= WHAT THE TASK ASKS =
The answer must be the number of lines in the listing below that contain "SWASTA", and nothing else.

◇ ◇ ◇ ◇

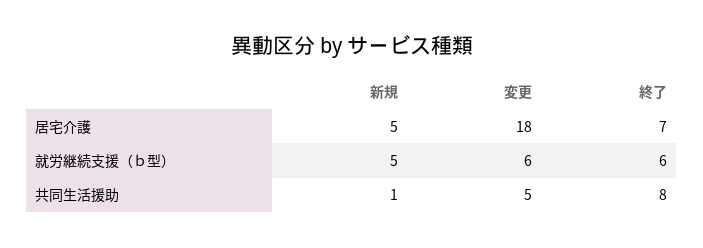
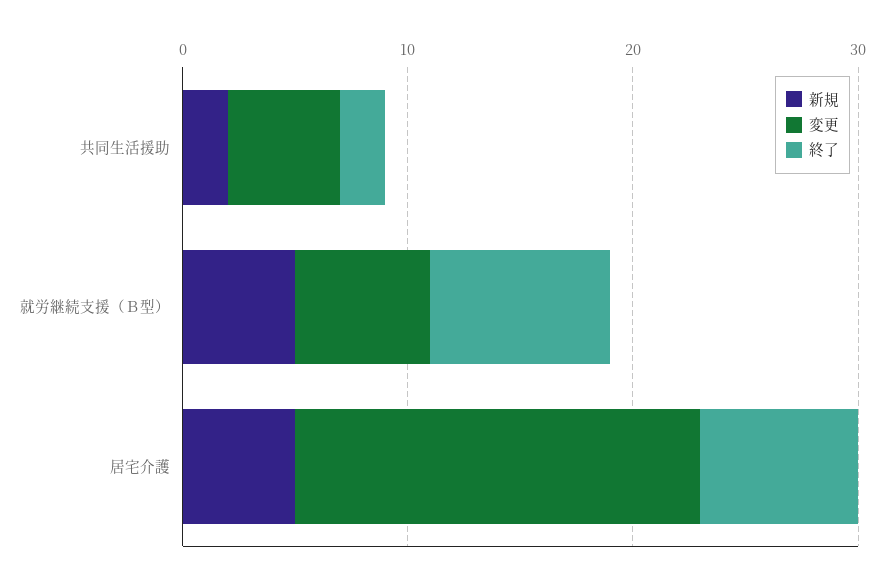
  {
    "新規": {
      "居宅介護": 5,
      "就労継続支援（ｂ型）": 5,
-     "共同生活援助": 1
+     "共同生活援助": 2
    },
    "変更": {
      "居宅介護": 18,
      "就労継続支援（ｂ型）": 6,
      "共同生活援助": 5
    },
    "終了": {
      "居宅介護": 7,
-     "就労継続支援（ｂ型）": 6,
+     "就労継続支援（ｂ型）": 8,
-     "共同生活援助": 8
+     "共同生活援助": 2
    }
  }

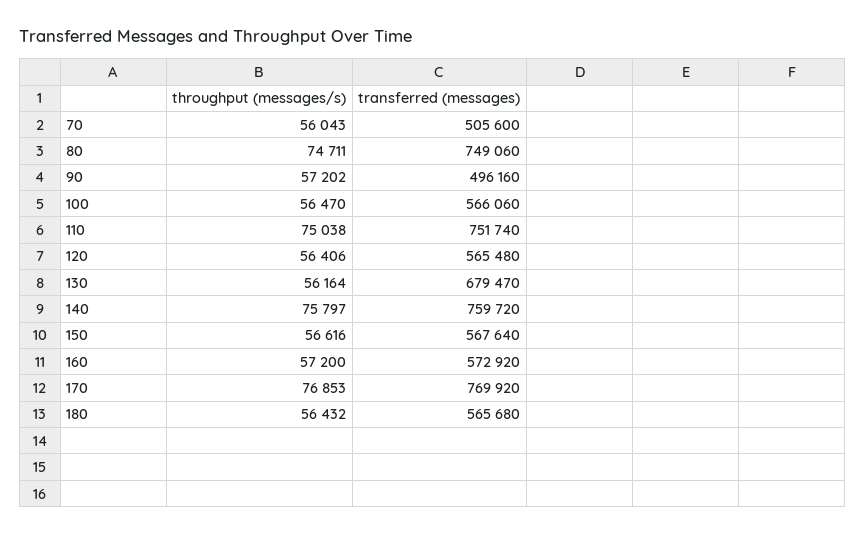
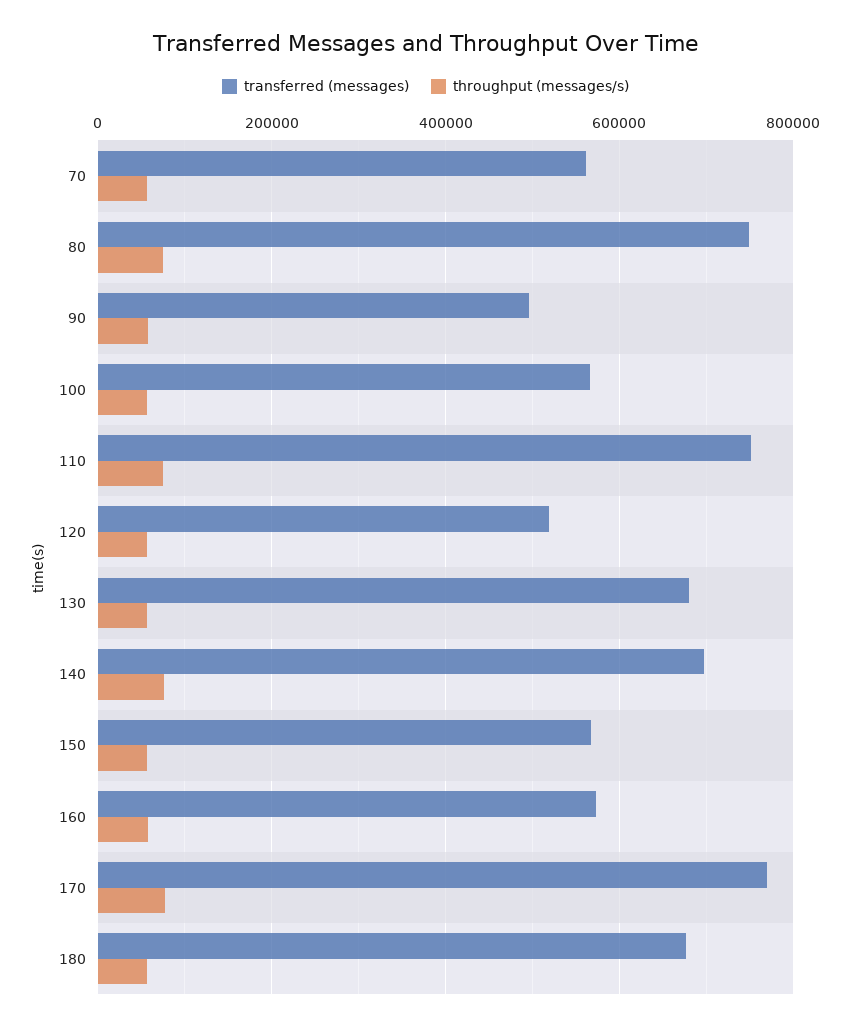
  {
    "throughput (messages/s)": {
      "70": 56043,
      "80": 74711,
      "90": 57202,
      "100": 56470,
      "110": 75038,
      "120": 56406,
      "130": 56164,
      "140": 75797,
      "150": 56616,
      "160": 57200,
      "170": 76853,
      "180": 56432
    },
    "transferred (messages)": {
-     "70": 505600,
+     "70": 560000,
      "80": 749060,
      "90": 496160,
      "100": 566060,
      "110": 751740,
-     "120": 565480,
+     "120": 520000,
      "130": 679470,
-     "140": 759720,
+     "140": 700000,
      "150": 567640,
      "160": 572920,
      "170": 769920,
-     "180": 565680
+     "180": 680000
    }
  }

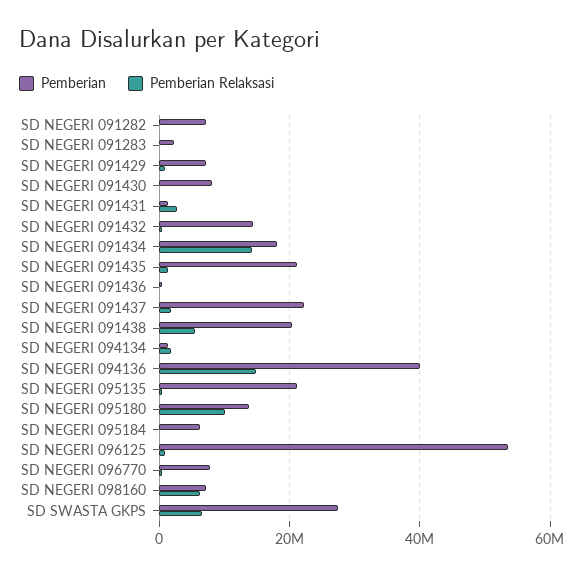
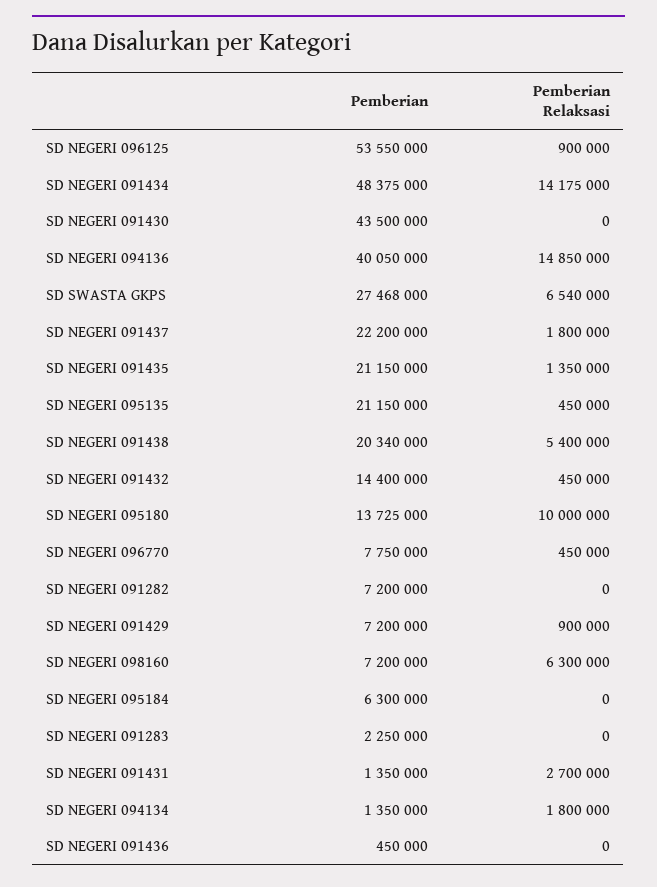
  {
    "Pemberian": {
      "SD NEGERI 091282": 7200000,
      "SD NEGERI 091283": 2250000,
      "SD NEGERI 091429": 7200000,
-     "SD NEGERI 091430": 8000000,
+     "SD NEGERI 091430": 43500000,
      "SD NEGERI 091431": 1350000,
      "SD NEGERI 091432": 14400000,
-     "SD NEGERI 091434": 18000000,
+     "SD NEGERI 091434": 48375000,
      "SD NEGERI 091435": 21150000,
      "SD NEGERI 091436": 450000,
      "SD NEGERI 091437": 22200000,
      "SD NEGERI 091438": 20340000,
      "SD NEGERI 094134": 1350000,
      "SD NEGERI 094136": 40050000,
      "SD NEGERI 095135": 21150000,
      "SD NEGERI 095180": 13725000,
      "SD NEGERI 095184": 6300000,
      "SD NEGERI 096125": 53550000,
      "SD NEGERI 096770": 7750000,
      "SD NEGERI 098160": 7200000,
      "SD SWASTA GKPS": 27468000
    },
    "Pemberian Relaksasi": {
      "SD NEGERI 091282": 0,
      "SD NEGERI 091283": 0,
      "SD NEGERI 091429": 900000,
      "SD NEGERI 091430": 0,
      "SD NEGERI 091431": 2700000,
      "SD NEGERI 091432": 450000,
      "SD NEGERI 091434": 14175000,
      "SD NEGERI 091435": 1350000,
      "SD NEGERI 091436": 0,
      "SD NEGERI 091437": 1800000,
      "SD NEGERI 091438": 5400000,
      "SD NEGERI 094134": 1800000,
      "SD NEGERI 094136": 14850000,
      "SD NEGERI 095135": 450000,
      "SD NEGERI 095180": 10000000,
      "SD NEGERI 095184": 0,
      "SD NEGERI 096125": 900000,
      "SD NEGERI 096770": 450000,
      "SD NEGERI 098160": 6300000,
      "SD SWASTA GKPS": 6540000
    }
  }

◇ ◇ ◇ ◇

= RESPONSE FOR THIS EXERCISE =
2